* **TEXTO FORNECIDO**
SUS tem DNA lageano?

Núbia Garcia

Reza a lenda que o modelo de gestão adotado pelo SUS à época de sua criação, em 1988, pode ter surgido em Lages, mais de uma década antes. Durante a gestão de Dirceu Carneiro e Celso Anderson de Souza, que durou de 1977 a 1983, a dupla emedebista criou um sistema de atendimento médico nos bairros e no interior do município para desafogar as filas de espera por consulta que, até então, aconteciam somente na sede da Previdência Social, em um prédio no Centro da cidade, atualmente utilizado pelo INSS.

Até os idos dos anos de 1970, era comum que as pessoas amanhecessem em gigantescas filas na sede da Previdência Social, na expectativa de conseguir uma vaga para se consultar no dia seguinte. “Acabaram as fichas para o médico…” era a frase mais temida por quem passava a madrugada em claro na fila, pois significava que teria que voltar na noite seguinte, mesmo sem ter certeza de que conseguiria a ficha.

Com o apoio das Associações de Moradores, Carneiro e Anderson desenvolveram um projeto que levava médicos aos bairros e ao interior de Lages, que à época era muito maior, pois englobava distritos como Correia Pinto, Otacílio Costa, Capão Alto, Palmeira, dentre outros, que mais tarde emanciparam-se e se tornaram municípios.

As associações de moradores construiam ou emprestavam locais que funcionavam como postos de saúde. Da comunidade também saiam as voluntárias que passavam por um curso oferecido pelo município e se tornavam agentes de saúde. “Nestes postos o médico tinha o prontuário de cada um, que a agente de saúde fazia. Ele sabia o que a pessoa teve, que remédios tomou, o resultado de exames e assim por diante. Começou aí uma medicina preventiva familiar, porque o médico acabava por conhecer todos da comunidade. Esse processo começou a ser implantado e as filas no centro reduziram, porque os médicos foram em definitivo pros bairros”, comenta Carneiro, lembrando que as consultas com especialistas continuaram acontecendo no Centro, pois os bairros contavam com clínicos gerais.

* **INFORMAÇÕES FORNECIDAS**
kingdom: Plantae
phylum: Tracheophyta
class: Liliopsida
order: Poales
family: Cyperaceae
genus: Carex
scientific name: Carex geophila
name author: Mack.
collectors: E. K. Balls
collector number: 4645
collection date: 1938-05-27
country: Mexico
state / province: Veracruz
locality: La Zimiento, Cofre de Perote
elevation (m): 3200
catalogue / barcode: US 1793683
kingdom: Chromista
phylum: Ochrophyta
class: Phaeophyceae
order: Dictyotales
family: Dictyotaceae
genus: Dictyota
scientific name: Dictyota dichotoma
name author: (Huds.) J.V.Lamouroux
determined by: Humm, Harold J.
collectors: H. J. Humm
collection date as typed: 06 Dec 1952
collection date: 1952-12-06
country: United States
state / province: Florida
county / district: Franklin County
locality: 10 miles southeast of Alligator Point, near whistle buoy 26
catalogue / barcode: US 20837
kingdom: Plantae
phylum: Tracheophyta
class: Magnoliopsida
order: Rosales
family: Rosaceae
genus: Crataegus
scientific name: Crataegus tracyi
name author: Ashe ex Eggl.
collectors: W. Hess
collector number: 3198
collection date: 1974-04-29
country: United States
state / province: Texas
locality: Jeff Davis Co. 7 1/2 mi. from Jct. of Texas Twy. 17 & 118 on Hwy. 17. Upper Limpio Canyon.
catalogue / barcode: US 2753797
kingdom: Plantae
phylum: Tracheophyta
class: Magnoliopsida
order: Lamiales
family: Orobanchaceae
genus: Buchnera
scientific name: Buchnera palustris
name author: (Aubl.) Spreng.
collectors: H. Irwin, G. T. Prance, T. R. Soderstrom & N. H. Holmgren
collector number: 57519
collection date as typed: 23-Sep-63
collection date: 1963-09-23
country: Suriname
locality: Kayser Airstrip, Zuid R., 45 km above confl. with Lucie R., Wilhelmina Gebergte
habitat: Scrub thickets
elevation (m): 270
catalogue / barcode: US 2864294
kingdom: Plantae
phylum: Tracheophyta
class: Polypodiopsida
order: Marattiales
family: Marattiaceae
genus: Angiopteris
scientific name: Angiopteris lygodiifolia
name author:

* **OBJETIVO DA TAREFA**
Liste todos os distritos que o texto sobre a origem do SUS em Lages cita nominalmente como parte do município naquela época e que depois se emanciparam.

* **RESULTADO DA TAREFA**
Correia Pinto
Otacílio Costa
Capão Alto
Palmeira